[Excerpts from a dataset]
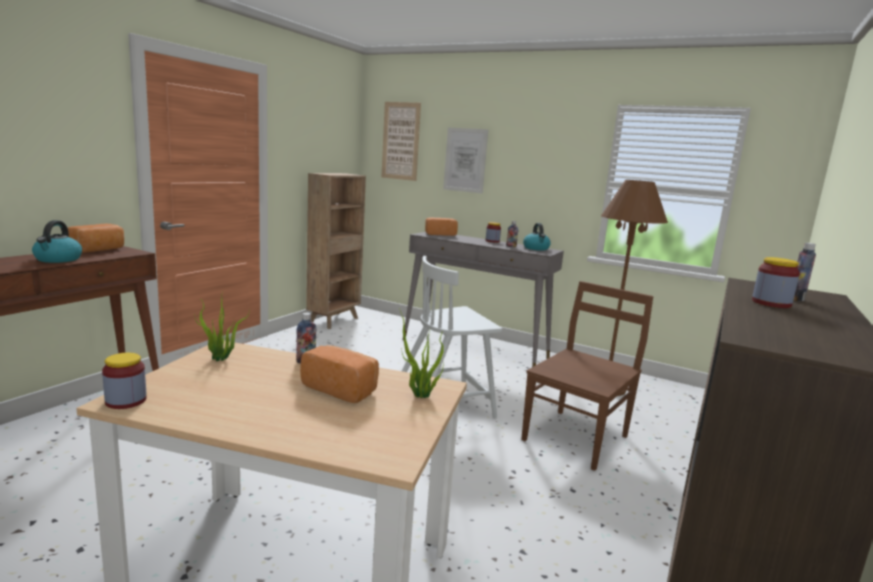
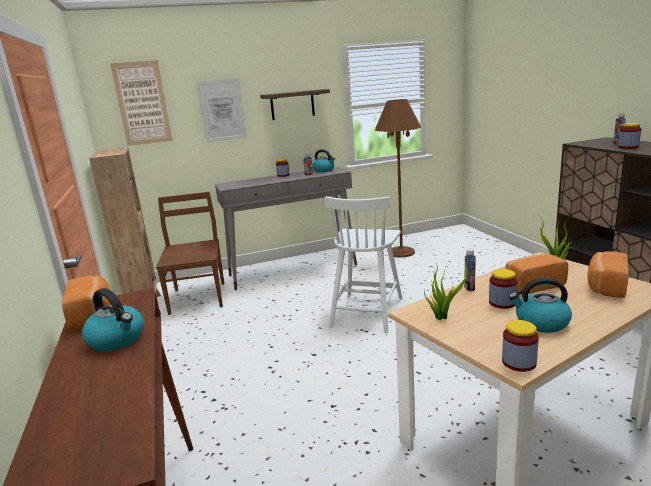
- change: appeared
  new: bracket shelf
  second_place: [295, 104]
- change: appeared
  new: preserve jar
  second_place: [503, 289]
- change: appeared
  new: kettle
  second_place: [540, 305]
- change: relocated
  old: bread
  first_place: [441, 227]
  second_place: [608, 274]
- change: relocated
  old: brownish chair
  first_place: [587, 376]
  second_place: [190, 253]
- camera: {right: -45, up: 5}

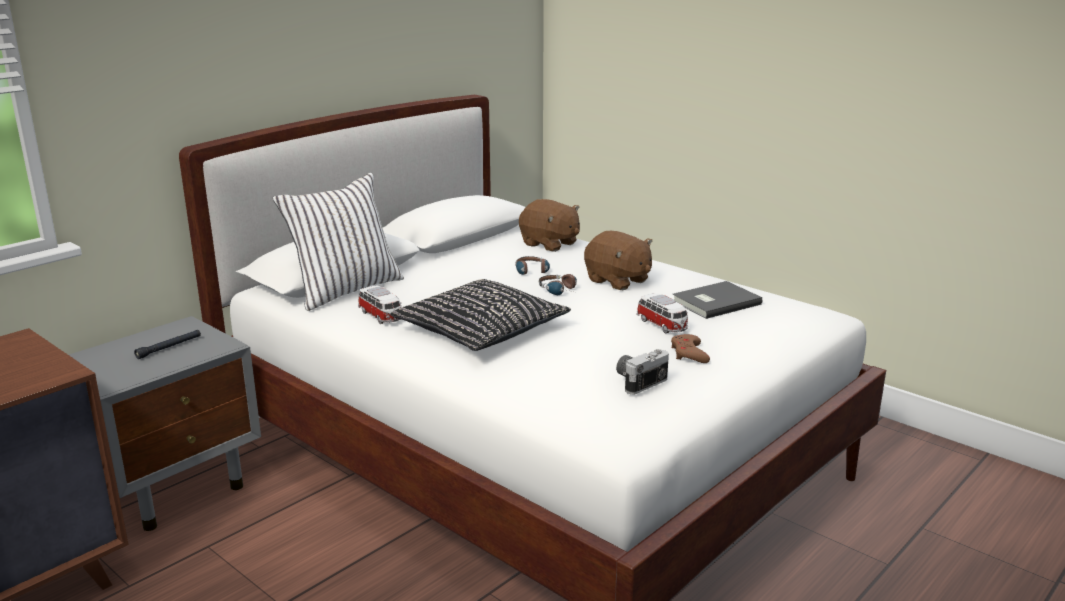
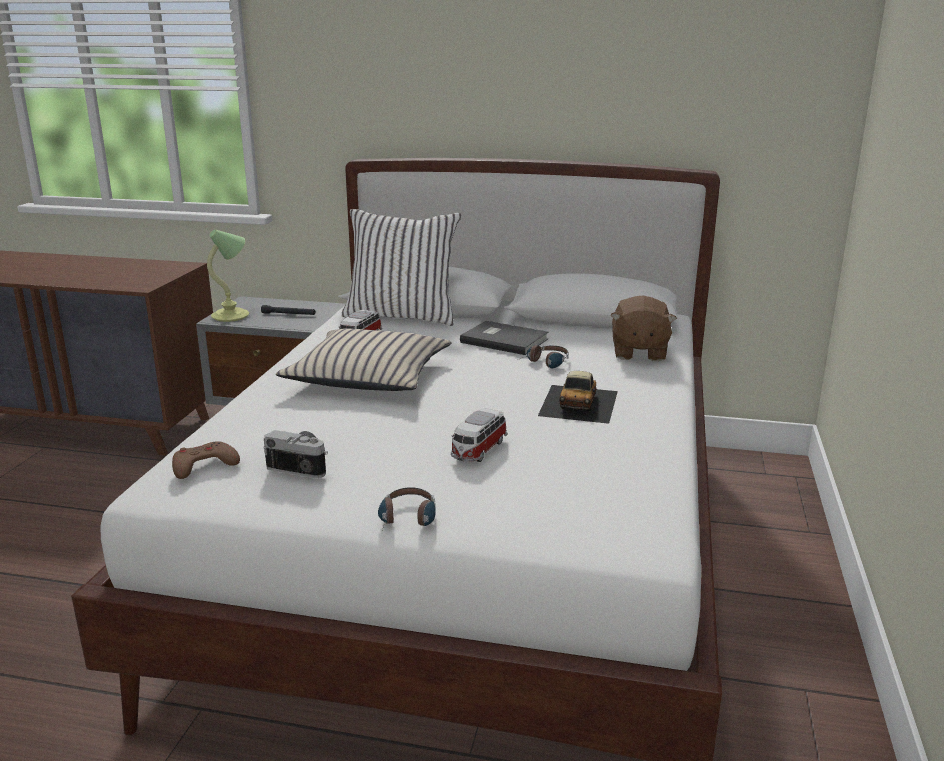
- change: appeared
  new: lamp for a table
  second_place: [228, 276]
- change: relocated
  old: pair of headphones
  first_place: [558, 284]
  second_place: [407, 508]
- change: relocated
  old: brownish joypad
  first_place: [690, 348]
  second_place: [206, 460]
- change: relocated
  old: grey volume
  first_place: [717, 300]
  second_place: [504, 338]
- change: exchanged
  old: brownish plush toy
  new: model car
  first_place: [618, 260]
  second_place: [578, 397]
- change: colour
  old: black-coloured cushion
  new: beige cushion
  first_place: [480, 315]
  second_place: [364, 360]
- camera: {right: 60, up: 0}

WHAT YOU HAVE TO DO: Print the line containing "old: black-coloured cushion", then every line after it through the last line of the records, each exactly as written; nothing else belongs in the answer.

OUTPUT:
  old: black-coloured cushion
  new: beige cushion
  first_place: [480, 315]
  second_place: [364, 360]
- camera: {right: 60, up: 0}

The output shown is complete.